**Prompt**
Format every line of text in the records below as a Markdown table with two columns, Row and Text, giving each line a row number and omitting blank lines. Leave the pictures out of the answer.

*** Begin section ***

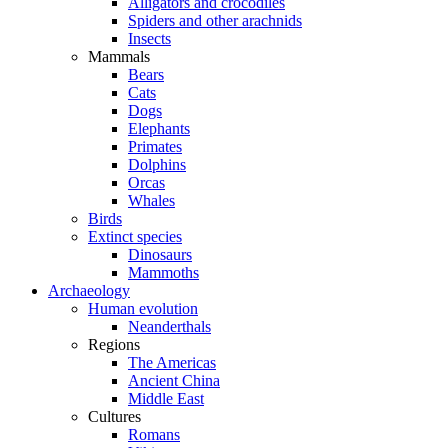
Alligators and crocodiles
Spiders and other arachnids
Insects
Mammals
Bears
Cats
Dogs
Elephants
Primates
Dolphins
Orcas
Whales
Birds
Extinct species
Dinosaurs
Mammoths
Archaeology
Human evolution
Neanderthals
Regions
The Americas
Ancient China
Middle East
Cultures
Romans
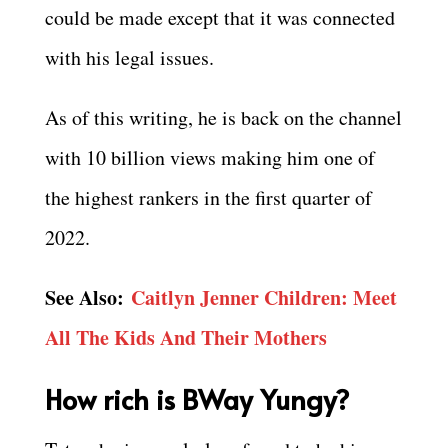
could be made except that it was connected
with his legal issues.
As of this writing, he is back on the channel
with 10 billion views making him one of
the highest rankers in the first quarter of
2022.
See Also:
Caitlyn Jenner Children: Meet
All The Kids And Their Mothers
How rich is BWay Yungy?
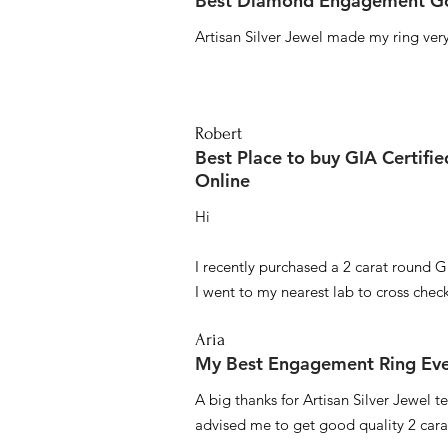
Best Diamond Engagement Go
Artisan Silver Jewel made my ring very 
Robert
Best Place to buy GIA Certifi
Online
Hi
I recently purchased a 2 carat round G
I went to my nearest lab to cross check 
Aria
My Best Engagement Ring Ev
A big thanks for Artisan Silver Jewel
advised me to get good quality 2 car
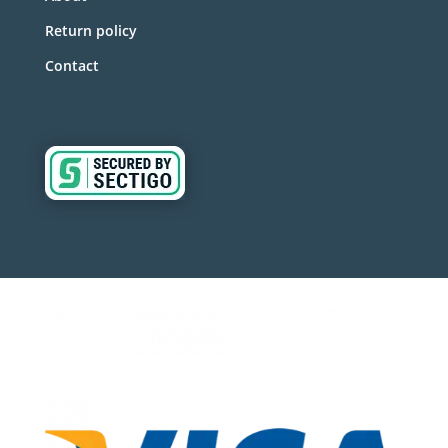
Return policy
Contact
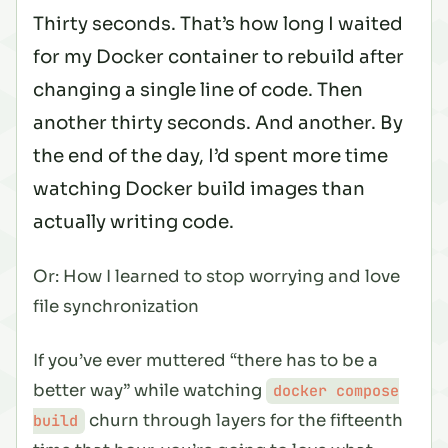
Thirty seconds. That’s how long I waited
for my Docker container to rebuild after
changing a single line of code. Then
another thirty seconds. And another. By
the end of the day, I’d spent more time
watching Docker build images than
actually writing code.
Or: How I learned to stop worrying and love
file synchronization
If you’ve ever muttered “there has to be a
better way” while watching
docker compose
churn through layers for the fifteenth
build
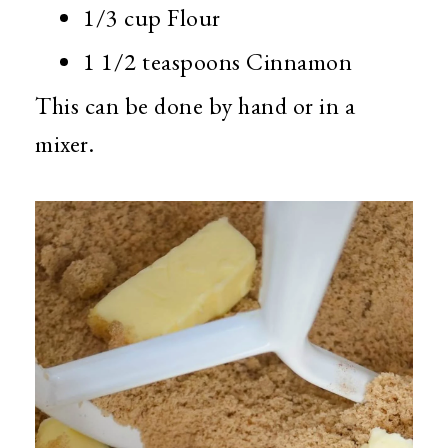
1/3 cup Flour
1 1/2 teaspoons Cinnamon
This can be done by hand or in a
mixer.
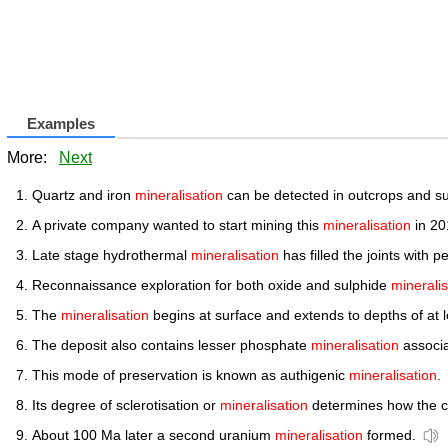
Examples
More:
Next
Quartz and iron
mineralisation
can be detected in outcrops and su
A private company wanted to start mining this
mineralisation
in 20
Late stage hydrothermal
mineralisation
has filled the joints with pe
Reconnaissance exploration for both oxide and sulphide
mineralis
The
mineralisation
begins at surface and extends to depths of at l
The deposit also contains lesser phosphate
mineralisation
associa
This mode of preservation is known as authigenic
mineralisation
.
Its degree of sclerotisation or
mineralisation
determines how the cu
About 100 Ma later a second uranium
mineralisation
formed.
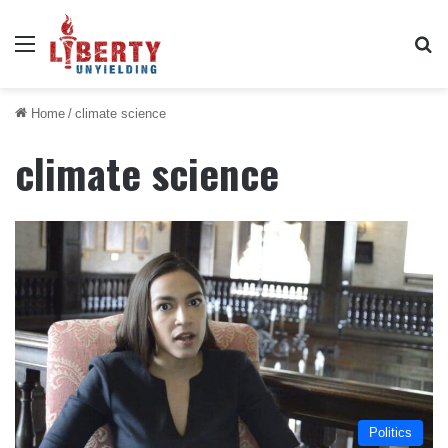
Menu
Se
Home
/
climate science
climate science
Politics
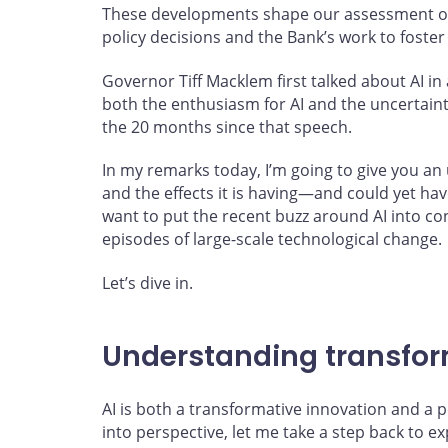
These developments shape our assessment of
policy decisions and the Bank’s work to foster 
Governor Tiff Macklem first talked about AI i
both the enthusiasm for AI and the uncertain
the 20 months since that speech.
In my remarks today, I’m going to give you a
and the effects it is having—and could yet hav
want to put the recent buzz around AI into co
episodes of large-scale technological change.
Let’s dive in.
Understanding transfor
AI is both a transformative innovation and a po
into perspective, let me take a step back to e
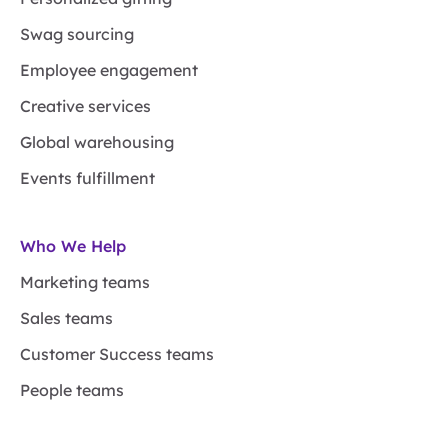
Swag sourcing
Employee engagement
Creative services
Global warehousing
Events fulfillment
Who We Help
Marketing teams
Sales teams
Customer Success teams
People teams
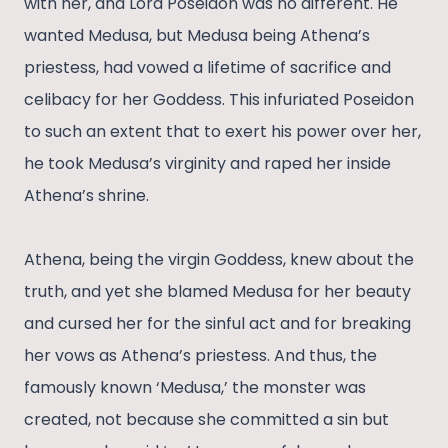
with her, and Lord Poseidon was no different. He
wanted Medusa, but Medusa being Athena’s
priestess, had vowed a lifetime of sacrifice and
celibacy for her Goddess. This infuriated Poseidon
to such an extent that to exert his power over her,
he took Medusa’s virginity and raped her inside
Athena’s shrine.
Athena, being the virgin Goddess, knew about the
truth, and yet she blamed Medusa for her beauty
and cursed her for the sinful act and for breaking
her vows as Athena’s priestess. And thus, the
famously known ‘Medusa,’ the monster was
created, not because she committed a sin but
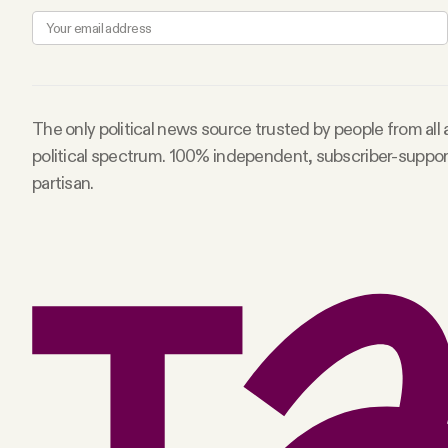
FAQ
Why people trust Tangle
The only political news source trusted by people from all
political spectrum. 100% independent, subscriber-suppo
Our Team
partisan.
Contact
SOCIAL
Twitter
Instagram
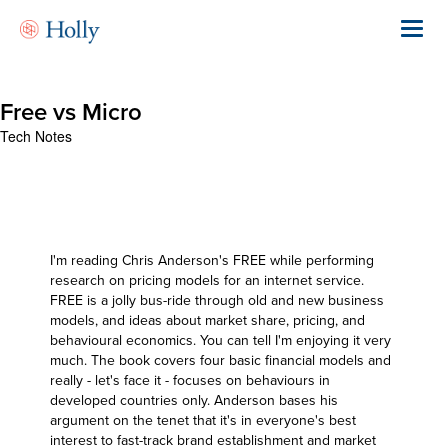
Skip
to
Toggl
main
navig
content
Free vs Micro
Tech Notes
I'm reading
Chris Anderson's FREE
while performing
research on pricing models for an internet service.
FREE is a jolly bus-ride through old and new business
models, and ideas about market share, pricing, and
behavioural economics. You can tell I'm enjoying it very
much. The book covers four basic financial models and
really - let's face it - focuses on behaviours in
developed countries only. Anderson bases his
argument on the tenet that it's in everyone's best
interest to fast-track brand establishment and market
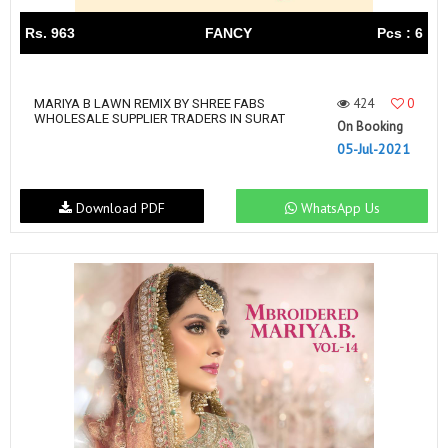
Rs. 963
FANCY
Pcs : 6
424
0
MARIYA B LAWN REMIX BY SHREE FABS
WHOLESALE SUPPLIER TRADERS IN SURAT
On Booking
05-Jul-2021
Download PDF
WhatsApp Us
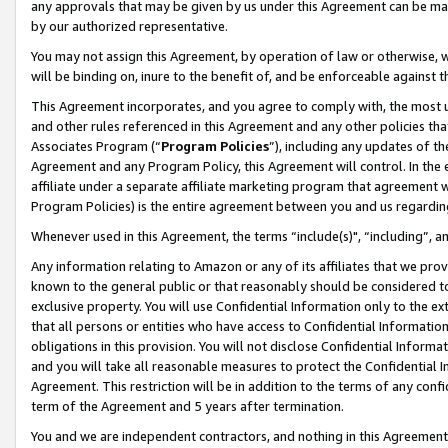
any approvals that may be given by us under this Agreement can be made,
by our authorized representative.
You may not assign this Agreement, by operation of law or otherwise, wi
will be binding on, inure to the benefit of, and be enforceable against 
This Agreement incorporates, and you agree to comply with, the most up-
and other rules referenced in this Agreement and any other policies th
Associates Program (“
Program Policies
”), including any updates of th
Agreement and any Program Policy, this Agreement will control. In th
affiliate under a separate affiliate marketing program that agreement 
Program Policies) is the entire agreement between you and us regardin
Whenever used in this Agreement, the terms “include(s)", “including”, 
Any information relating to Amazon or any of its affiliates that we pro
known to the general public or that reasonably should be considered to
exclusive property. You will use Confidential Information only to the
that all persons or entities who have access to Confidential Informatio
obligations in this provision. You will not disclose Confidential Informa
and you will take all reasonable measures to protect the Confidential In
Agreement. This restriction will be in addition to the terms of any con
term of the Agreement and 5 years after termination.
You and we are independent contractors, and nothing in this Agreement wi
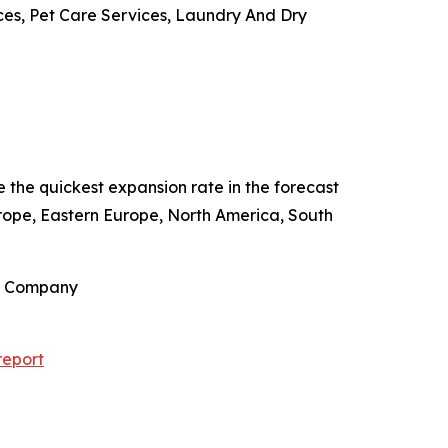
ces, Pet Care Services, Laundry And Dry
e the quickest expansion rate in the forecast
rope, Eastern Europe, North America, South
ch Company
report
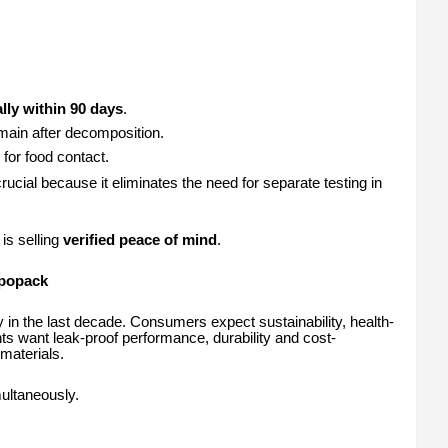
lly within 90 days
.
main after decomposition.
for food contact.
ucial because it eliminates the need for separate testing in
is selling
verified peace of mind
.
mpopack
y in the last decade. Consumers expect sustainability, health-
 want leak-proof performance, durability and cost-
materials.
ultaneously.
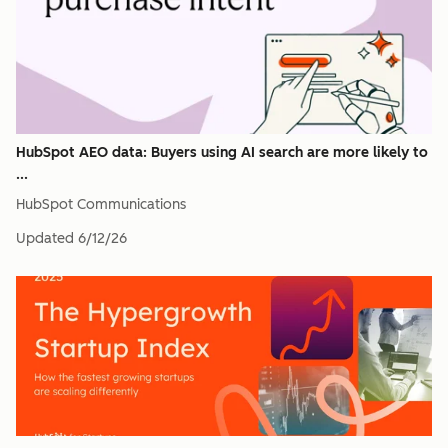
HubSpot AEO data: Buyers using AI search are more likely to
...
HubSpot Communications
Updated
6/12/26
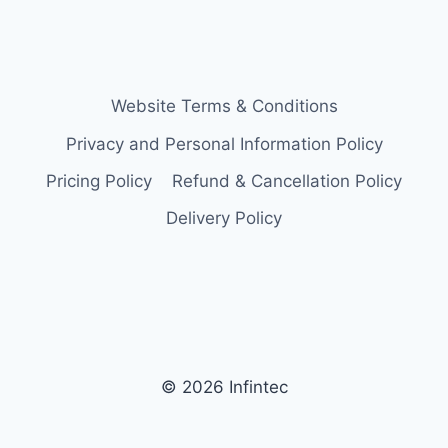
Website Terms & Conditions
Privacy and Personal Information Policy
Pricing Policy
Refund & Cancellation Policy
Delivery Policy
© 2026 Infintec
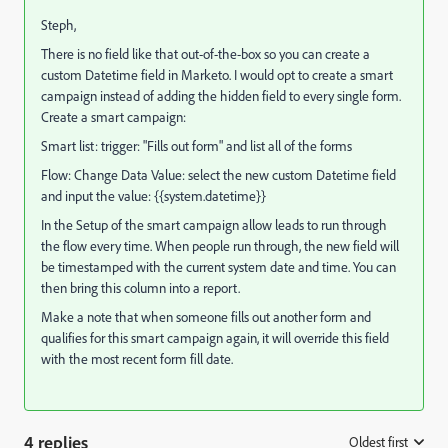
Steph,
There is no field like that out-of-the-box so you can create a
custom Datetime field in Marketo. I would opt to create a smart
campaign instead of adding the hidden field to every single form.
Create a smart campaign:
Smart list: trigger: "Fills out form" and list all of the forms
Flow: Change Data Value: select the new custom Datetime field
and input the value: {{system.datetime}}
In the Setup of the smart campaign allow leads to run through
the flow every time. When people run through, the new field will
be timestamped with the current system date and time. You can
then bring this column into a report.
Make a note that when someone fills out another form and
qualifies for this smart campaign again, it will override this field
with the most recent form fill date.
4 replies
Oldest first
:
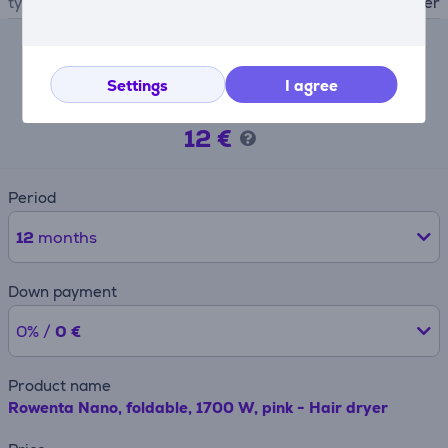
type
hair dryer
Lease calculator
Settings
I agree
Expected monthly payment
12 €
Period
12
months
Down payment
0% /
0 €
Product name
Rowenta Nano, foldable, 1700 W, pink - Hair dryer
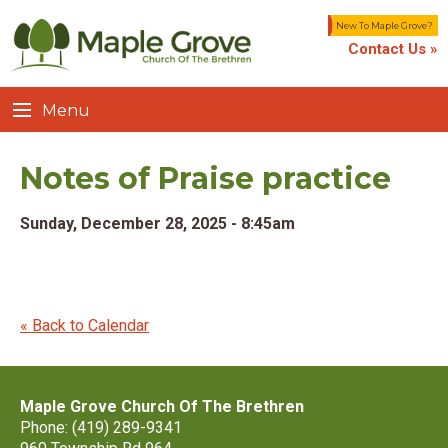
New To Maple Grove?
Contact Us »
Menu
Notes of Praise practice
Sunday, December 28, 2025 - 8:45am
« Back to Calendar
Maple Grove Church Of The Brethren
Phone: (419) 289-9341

*** End section ***

**Written reply**
| Row | Text |
|---|---|
| 1 | Alligators and crocodiles |
| 2 | Spiders and other arachnids |
| 3 | Insects |
| 4 | Mammals |
| 5 | Bears |
| 6 | Cats |
| 7 | Dogs |
| 8 | Elephants |
| 9 | Primates |
| 10 | Dolphins |
| 11 | Orcas |
| 12 | Whales |
| 13 | Birds |
| 14 | Extinct species |
| 15 | Dinosaurs |
| 16 | Mammoths |
| 17 | Archaeology |
| 18 | Human evolution |
| 19 | Neanderthals |
| 20 | Regions |
| 21 | The Americas |
| 22 | Ancient China |
| 23 | Middle East |
| 24 | Cultures |
| 25 | Romans |
| 26 | could be made except that it was connected |
| 27 | with his legal issues. |
| 28 | As of this writing, he is back on the channel |
| 29 | with 10 billion views making him one of |
| 30 | the highest rankers in the first quarter of |
| 31 | 2022. |
| 32 | See Also: |
| 33 | Caitlyn Jenner Children: Meet |
| 34 | All The Kids And Their Mothers |
| 35 | How rich is BWay Yungy? |
| 36 | Best Diamond Engagement Go |
| 37 | Artisan Silver Jewel made my ring very  |
| 38 | Robert |
| 39 | Best Place to buy GIA Certifi |
| 40 | Online |
| 41 | Hi |
| 42 | I recently purchased a 2 carat round G |
| 43 | I went to my nearest lab to cross check  |
| 44 | Aria |
| 45 | My Best Engagement Ring Ev |
| 46 | A big thanks for Artisan Silver Jewel |
| 47 | advised me to get good quality 2 car |
| 48 | Return policy |
| 49 | Contact |
| 50 | Thirty seconds. That’s how long I waited |
| 51 | for my Docker container to rebuild after |
| 52 | changing a single line of code. Then |
| 53 | another thirty seconds. And another. By |
| 54 | the end of the day, I’d spent more time |
| 55 | watching Docker build images than |
| 56 | actually writing code. |
| 57 | Or: How I learned to stop worrying and love |
| 58 | file synchronization |
| 59 | If you’ve ever muttered “there has to be a |
| 60 | better way” while watching |
| 61 | docker compose |
| 62 | churn through layers for the fifteenth |
| 63 | build |
| 64 | 1/3 cup Flour |
| 65 | 1 1/2 teaspoons Cinnamon |
| 66 | This can be done by hand or in a |
| 67 | mixer. |
| 68 | Examples |
| 69 | More: |
| 70 | Next |
| 71 | Quartz and iron |
| 72 | mineralisation |
| 73 | can be detected in outcrops and su |
| 74 | A private company wanted to start mining this |
| 75 | mineralisation |
| 76 | in 20 |
| 77 | Late stage hydrothermal |
| 78 | mineralisation |
| 79 | has filled the joints with pe |
| 80 | Reconnaissance exploration for both oxide and sulphide |
| 81 | mineralis |
| 82 | The |
| 83 | mineralisation |
| 84 | begins at surface and extends to depths of at l |
| 85 | The deposit also contains lesser phosphate |
| 86 | mineralisation |
| 87 | associa |
| 88 | This mode of preservation is known as authigenic |
| 89 | mineralisation |
| 90 | . |
| 91 | Its degree of sclerotisation or |
| 92 | mineralisation |
| 93 | determines how the cu |
| 94 | About 100 Ma later a second uranium |
| 95 | mineralisation |
| 96 | formed. |
| 97 | Menu |
| 98 | Se |
| 99 | Home |
| 100 | / |
| 101 | climate science |
| 102 | climate science |
| 103 | Politics |
| 104 | These developments shape our assessment of |
| 105 | policy decisions and the Bank’s work to foster  |
| 106 | Governor Tiff Macklem first talked about AI i |
| 107 | both the enthusiasm for AI and the uncertain |
| 108 | the 20 months since that speech. |
| 109 | In my remarks today, I’m going to give you a |
| 110 | and the effects it is having—and could yet hav |
| 111 | want to put the recent buzz around AI into co |
| 112 | episodes of large-scale technological change. |
| 113 | Let’s dive in. |
| 114 | Understanding transfor |
| 115 | AI is both a transformative innovation and a po |
| 116 | into perspective, let me take a step back to e |
| 117 | Swag sourcing |
| 118 | Employee engagement |
| 119 | Creative services |
| 120 | Global warehousing |
| 121 | Events fulfillment |
| 122 | Who We Help |
| 123 | Marketing teams |
| 124 | Sales teams |
| 125 | Customer Success teams |
| 126 | People teams |
| 127 | with her, and Lord Poseidon was no different. He |
| 128 | wanted Medusa, but Medusa being Athena’s |
| 129 | priestess, had vowed a lifetime of sacrifice and |
| 130 | celibacy for her Goddess. This infuriated Poseidon |
| 131 | to such an extent that to exert his power over her, |
| 132 | he took Medusa’s virginity and raped her inside |
| 133 | Athena’s shrine. |
| 134 | Athena, being the virgin Goddess, knew about the |
| 135 | truth, and yet she blamed Medusa for her beauty |
| 136 | and cursed her for the sinful act and for breaking |
| 137 | her vows as Athena’s priestess. And thus, the |
| 138 | famously known ‘Medusa,’ the monster was |
| 139 | created, not because she committed a sin but |
| 140 | FAQ |
| 141 | Why people trust Tangle |
| 142 | The only political news source trusted by people from all |
| 143 | political spectrum. 100% independent, subscriber-suppo |
| 144 | Our Team |
| 145 | partisan. |
| 146 | Contact |
| 147 | SOCIAL |
| 148 | Twitter |
| 149 | Instagram |
| 150 | Skip |
| 151 | to |
| 152 | Toggl |
| 153 | main |
| 154 | navig |
| 155 | content |
| 156 | Free vs Micro |
| 157 | Tech Notes |
| 158 | I'm reading |
| 159 | Chris Anderson's FREE |
| 160 | while performing |
| 161 | research on pricing models for an internet service. |
| 162 | FREE is a jolly bus-ride through old and new business |
| 163 | models, and ideas about market share, pricing, and |
| 164 | behavioural economics. You can tell I'm enjoying it very |
| 165 | much. The book covers four basic financial models and |
| 166 | really - let's face it - focuses on behaviours in |
| 167 | developed countries only. Anderson bases his |
| 168 | argument on the tenet that it's in everyone's best |
| 169 | interest to fast-track brand establishment and market |
| 170 | Rs. 963 |
| 171 | FANCY |
| 172 | Pcs : 6 |
| 173 | 424 |
| 174 | 0 |
| 175 | MARIYA B LAWN REMIX BY SHREE FABS |
| 176 | WHOLESALE SUPPLIER TRADERS IN SURAT |
| 177 | On Booking |
| 178 | 05-Jul-2021 |
| 179 | Download PDF |
| 180 | WhatsApp Us |
| 181 | any approvals that may be given by us under this Agreement can be made, |
| 182 | by our authorized representative. |
| 183 | You may not assign this Agreement, by operation of law or otherwise, wi |
| 184 | will be binding on, inure to the benefit of, and be enforceable against  |
| 185 | This Agreement incorporates, and you agree to comply with, the most up- |
| 186 | and other rules referenced in this Agreement and any other policies th |
| 187 | Associates Program (“ |
| 188 | Program Policies |
| 189 | ”), including any updates of th |
| 190 | Agreement and any Program Policy, this Agreement will control. In th |
| 191 | affiliate under a separate affiliate marketing program that agreement  |
| 192 | Program Policies) is the entire agreement between you and us regardin |
| 193 | Whenever used in this Agreement, the terms “include(s)", “including”,  |
| 194 | Any information relating to Amazon or any of its affiliates that we pro |
| 195 | known to the general public or that reasonably should be considered to |
| 196 | exclusive property. You will use Confidential Information only to the |
| 197 | that all persons or entities who have access to Confidential Informatio |
| 198 | obligations in this provision. You will not disclose Confidential Informa |
| 199 | and you will take all reasonable measures to protect the Confidential In |
| 200 | Agreement. This restriction will be in addition to the terms of any con |
| 201 | term of the Agreement and 5 years after termination. |
| 202 | You and we are independent contractors, and nothing in this Agreement wi |
| 203 | ces, Pet Care Services, Laundry And Dry |
| 204 | e the quickest expansion rate in the forecast |
| 205 | rope, Eastern Europe, North America, South |
| 206 | ch Company |
| 207 | report |
| 208 | lly within 90 days |
| 209 | . |
| 210 | main after decomposition. |
| 211 | for food contact. |
| 212 | ucial because it eliminates the need for separate testing in |
| 213 | is selling |
| 214 | verified peace of mind |
| 215 | . |
| 216 | mpopack |
| 217 | y in the last decade. Consumers expect sustainability, health- |
| 218 |  want leak-proof performance, durability and cost- |
| 219 | materials. |
| 220 | ultaneously. |
| 221 | HubSpot AEO data: Buyers using AI search are more likely to |
| 222 | ... |
| 223 | HubSpot Communications |
| 224 | Updated |
| 225 | 6/12/26 |
| 226 | Website Terms & Conditions |
| 227 | Privacy and Personal Information Policy |
| 228 | Pricing Policy |
| 229 | Refund & Cancellation Policy |
| 230 | Delivery Policy |
| 231 | © 2026 Infintec |
| 232 | Steph, |
| 233 | There is no field like that out-of-the-box so you can create a |
| 234 | custom Datetime field in Marketo. I would opt to create a smart |
| 235 | campaign instead of adding the hidden field to every single form. |
| 236 | Create a smart campaign: |
| 237 | Smart list: trigger: "Fills out form" and list all of the forms |
| 238 | Flow: Change Data Value: select the new custom Datetime field |
| 239 | and input the value: {{system.datetime}} |
| 240 | In the Setup of the smart campaign allow leads to run through |
| 241 | the flow every time. When people run through, the new field will |
| 242 | be timestamped with the current system date and time. You can |
| 243 | then bring this column into a report. |
| 244 | Make a note that when someone fills out another form and |
| 245 | qualifies for this smart campaign again, it will override this field |
| 246 | with the most recent form fill date. |
| 247 | 4 replies |
| 248 | Oldest first |
| 249 | : |
| 250 | type |
| 251 | hair dryer |
| 252 | Lease calculator |
| 253 | Settings |
| 254 | I agree |
| 255 | Expected monthly payment |
| 256 | 12 € |
| 257 | Period |
| 258 | 12 |
| 259 | months |
| 260 | Down payment |
| 261 | 0% / |
| 262 | 0 € |
| 263 | Product name |
| 264 | Rowenta Nano, foldable, 1700 W, pink - Hair dryer |
| 265 | New To Maple Grove? |
| 266 | Contact Us » |
| 267 | Menu |
| 268 | Notes of Praise practice |
| 269 | Sunday, December 28, 2025 - 8:45am |
| 270 | « Back to Calendar |
| 271 | Maple Grove Church Of The Brethren |
| 272 | Phone: (419) 289-9341 |